If you’re going to invest over a million dollars into a property, it makes absolute sense to get professional advice in relation to which property to buy (i.e., use a buyers’ agent).
The difference between an investment-grade property and a property that has some impaired attributes in terms of investment performance can be significant.
For example, a 1% p.a. higher growth rate over 20 years will result in over $500,000 more equity in today’s dollars.
Would you pay $20,000 to make $500,000? I would.
Honest and professional investment property advice easily pays for itself in the long run.
If you have more than $2 million to invest, it may be wise to spread your money across two or more properties.
Geographical diversifying your property portfolio can serve you well on many fronts, which I discuss further below.
If you are going to put all your property eggs in one basket, then one factor that you’ll need to give a lot of consideration to is any potential capital gains tax liabilities (when you sell the property).
One of the downsides of property is that it’s a lumpy asset, which means that you need to make a decision to sell all or none of the assets (unlike shares, which you can sell in smaller tranches).

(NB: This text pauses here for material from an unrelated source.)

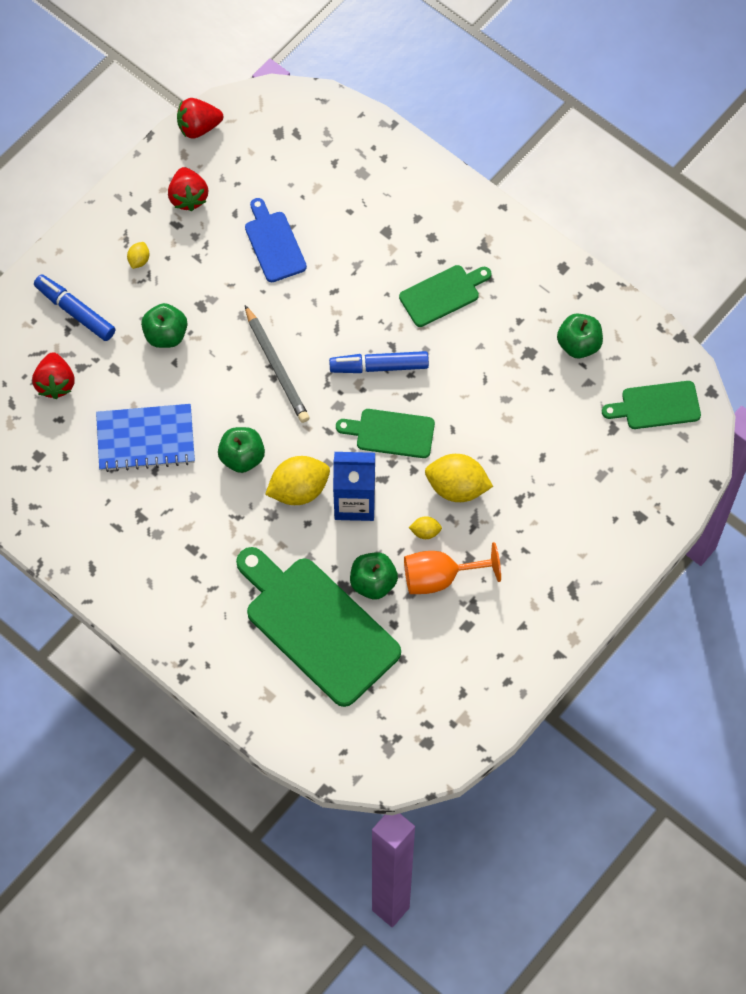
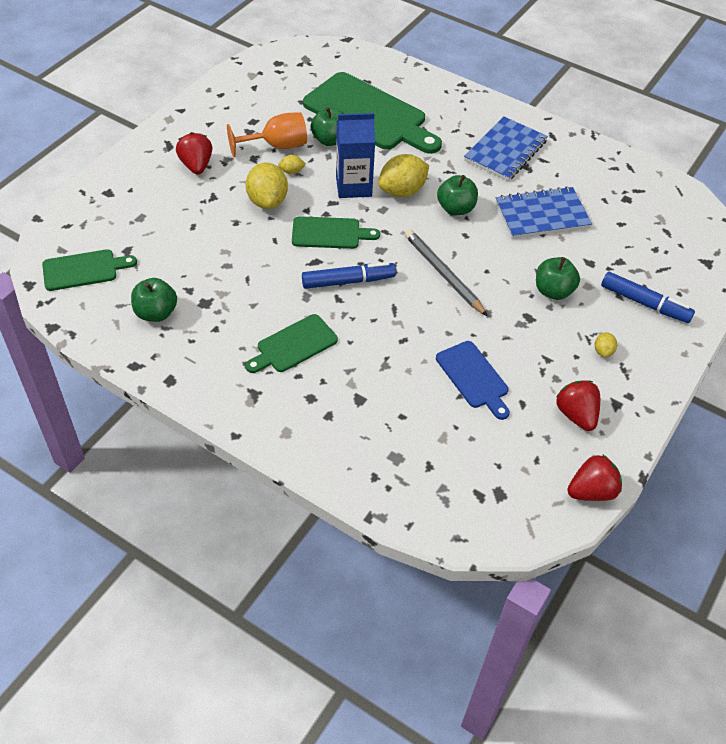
camera: 170 degrees right, 15 degrees down
(55, 383) = (636, 248): red strawberry -> red strawberry (196, 165)
(159, 546) = (505, 151): none -> blue notebook
(457, 487) = (267, 201): yellow lemon -> yellow lemon turned 75 degrees clockwise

This means you could crystalize a significant capital gains tax liability in the future, particularly if you buy a high-growth asset.
It would be wise to consider various ownership structures that might help you minimise any future capital gains tax liabilities.
There are some risks associated with investing in one property as opposed to multiple properties.
The first one is that you only have one tenant.
If your property becomes vacant, you’ll have to rely on your own financial resources to pay all holding costs, including mortgage repayments.
The second risk of only holding one investment property is that you should expect periods of time where you won’t experience any value appreciation, as highlighted in this blog.
Whilst practically, this has no financial implications, as we know we must hold the property for the long term to enjoy the financial benefits.
However, it is something to consider from a risk profile perspective, to ensure you are comfortable with this potential outcome.
Finally, one of the benefits of investing in multiple properties, is that it gives you greater flexibility, particularly in retirement.
For example, an investor that buys three investment properties when they’re 20 or so years away from retirement, can do so with the intention of potentially selling one property after they’ve retired, to allow them to substantially reduce their debt exposure at that time.
Whereas if you only hold one property, you don’t have that flexibility.
The purpose of this blog is to make two important points.
Firstly, an investment-grade house in most capital cities costs a million dollars or more these days.
This is a lot more than what properties cost 30 years ago.
As such, whilst the percentage capital growth rate is important to focus on, it is also important to understand the dollar value impact on our financial position.
Put simply, one investment-grade property will over a much greater impact on our financial position than it did 30 years ago.
Secondly, if you’re going to obsess about one thing with respect to property investing, it should be about quality.
Quality is absolutely critical.
You are much better to put all your money in the highest quality asset you can afford, than spreading your money across several average quality assets.
And levelling up in terms of quality is the best way to reduce your investment risk.
It’s a little bit like buying a pink diamond.
A pink diamond is rarer than a normal white diamond, and as such, due to immutable laws of supply and demand, will always be more valuable than a white diamond.
Therefore, you only want to invest in pink diamonds.
If you want above-average returns, you must invest in an above-average quality property.